Alex Gutierrez, Jacob Anderson, Justin Honshul and Juan Guzman – all students at Kaneland Harter Middle School – said their effort was inspired by an instructor at the school. A GoFundMe page has been set up to help create a park that would cater to those on skates, skateboards and also, perhaps, bikes.

The teens said they have been chased away from a few skating places, and the GoFundMe page states “there isn’t really anywhere to skate.” A similar effort was made years ago, but it never came to fruition. And while the skaters say they understand the attempt could take time and might be difficult, there is reason to believe it could happen. Skate parks exist in Batavia, Geneva and St. Charles.

The GoFundMe page – www.gofundme.com/elburnil – seeks $75,000 to help fund what the skaters called "a dream, all of our dreams." Village leaders in Elburn and Sugar Grove said they hope the effort is successful, but it would be unlikely the villages could spend any money on it.

Elburn Village President Dave Anderson said the question is finance.

“That’s always been the issue,” he said. “And then, a place to have it.”

Sugar Grove Village President Sean Michels said he had talked to the instructor, Rick Banik, who is a paraprofessional at Harter Middle School.
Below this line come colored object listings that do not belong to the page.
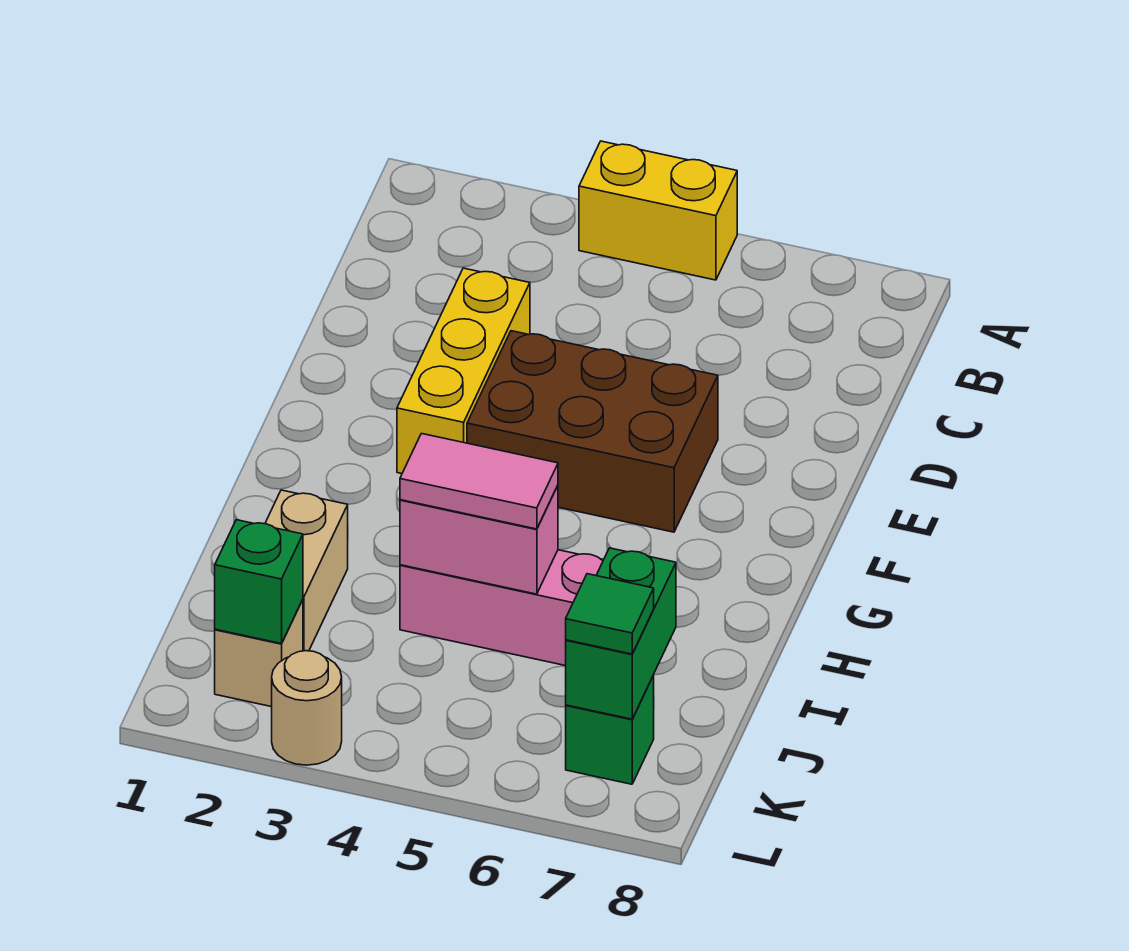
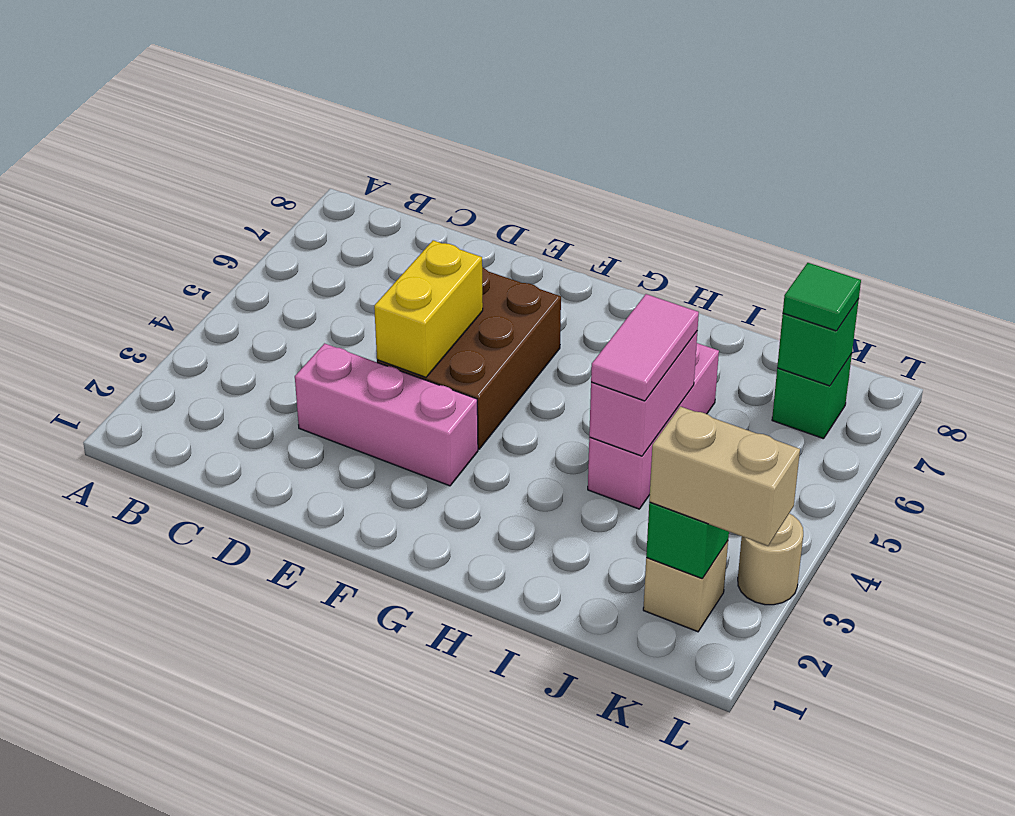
yellow brick A4:A5 level 1 -> yellow brick E4:E5 level 2
yellow brick D3:F3 level 1 -> pink brick D3:F3 level 1
tan brick I2:J2 level 1 -> tan brick K2:L2 level 3
green brick J7:K7 level 2 -> green brick K7 level 2

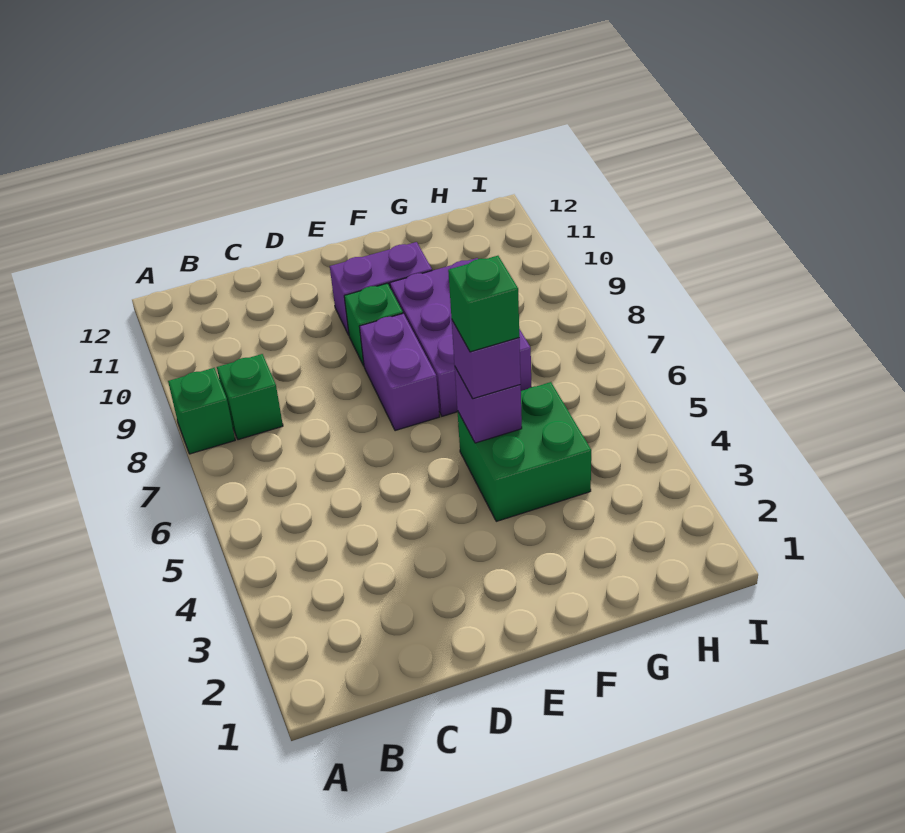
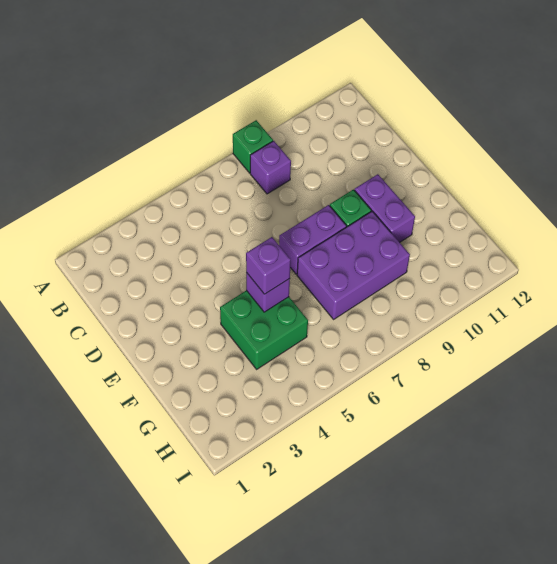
green brick B8 level 1 -> purple brick B8 level 1
green brick F5 level 4 -> none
He said it sounded familiar, recalling a similar effort about 10 years ago.

He said the village “didn’t have the money at that time, and with what Gov. Bruce Rauner is proposing [local leaders have balked at proposed cuts in the state budget], I don’t think we’ll have money this time.”
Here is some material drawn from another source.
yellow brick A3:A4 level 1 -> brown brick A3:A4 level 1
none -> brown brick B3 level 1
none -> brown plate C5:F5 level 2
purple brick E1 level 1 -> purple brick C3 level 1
Successful efforts in the Tri-Cities have been done with the help of park districts. In Geneva, parks officials stated that the park is a joint venture between the park district, the city of Geneva and Geneva Township. It was built in the early 2000s and is open to skateboarders and BMX and bike riders.
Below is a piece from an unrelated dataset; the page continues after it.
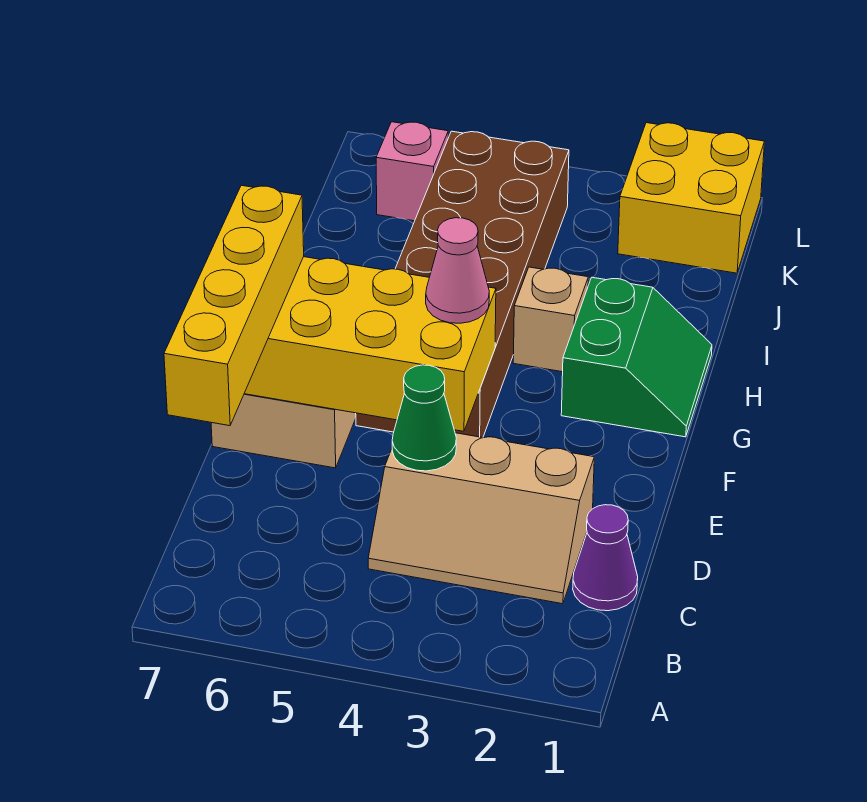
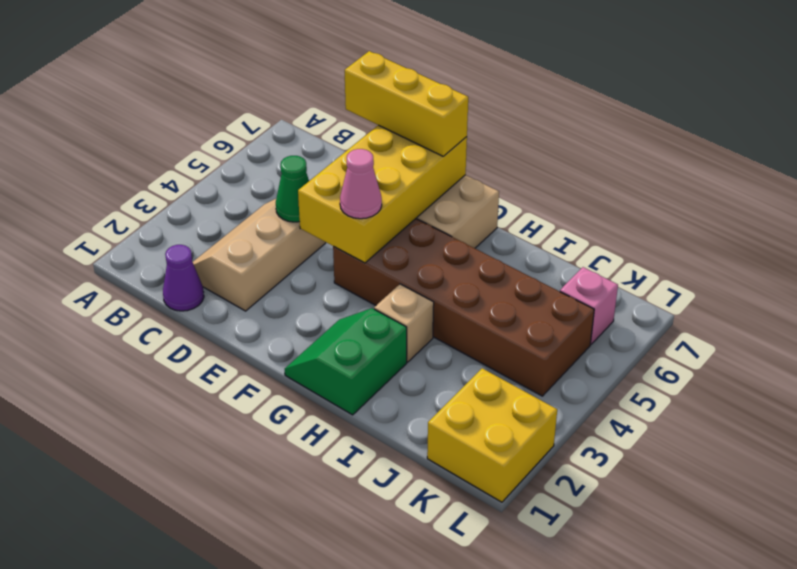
yellow brick C7:F7 level 3 -> yellow brick D7:F7 level 3
green slope G1:H2 level 1 top 2 -> green slope G1:H2 level 1 top H

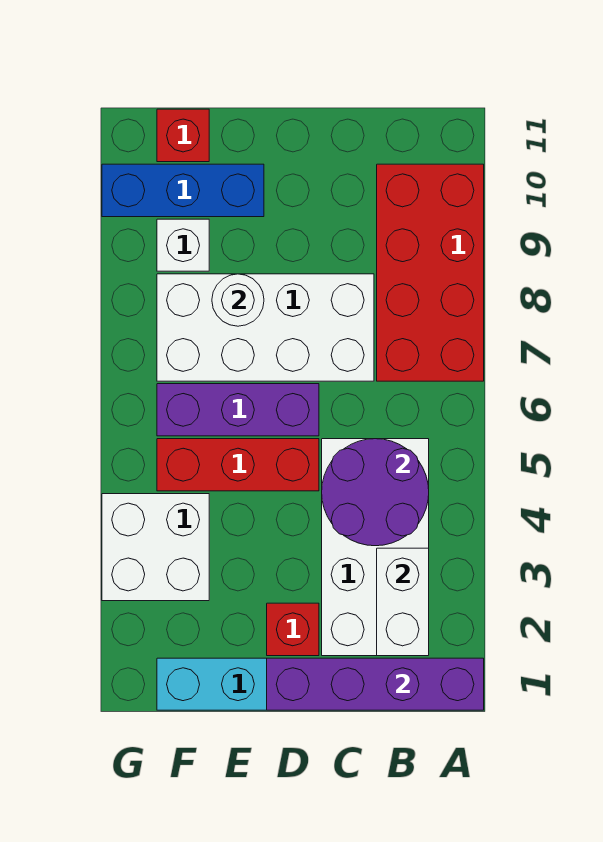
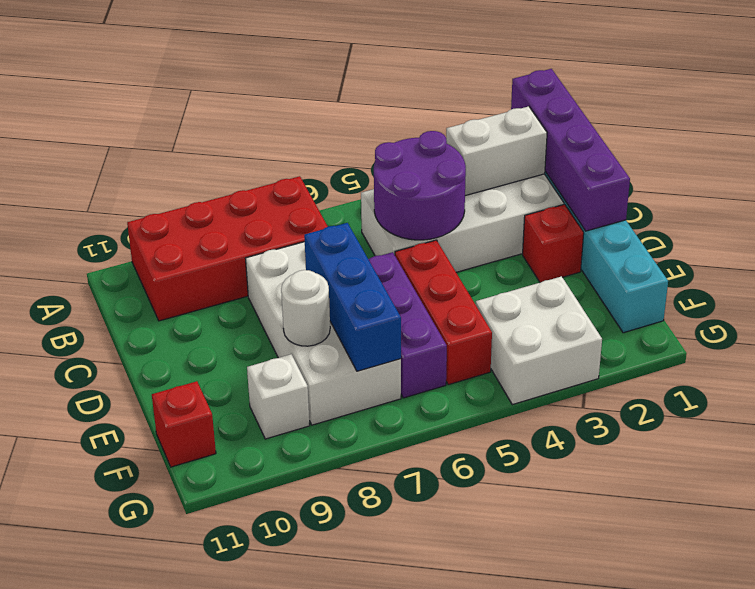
blue brick E10:G10 level 1 -> blue brick D7:F7 level 2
In Batavia, Jim Eby, the park district’s capital projects manager, described an effort that took years. He said the district first started hearing from those who wanted a skate park in the late 1990s. By 2000, a group had done a petition, and the parks board explored the issue. The skate park plan was put into a five-year capital plan. It was dedicated in the summer of 2002.

Eby said the cost was $64,900 for the skate park and $108,000 for the slab and fencing work. He said when he started inviting people to community meetings, as many as 30 people showed up. He said another process started with a bike park, which sits next to the skate park.

“Both are still pretty darn popular,” Eby said.

The options are limited in the Kaneland area. Elburn does not have a park district, and Sugar Grove’s park district is much smaller than those in Batavia, Geneva and St. Charles. Banik said he understands it could be difficult, but he talked to some of the kids in his civics course, and they understand the process will take time.

“I’ve already warned them, to really get this done, it will be a process,” he said, adding it is “not just going to be that you turn in your petition and they do it.”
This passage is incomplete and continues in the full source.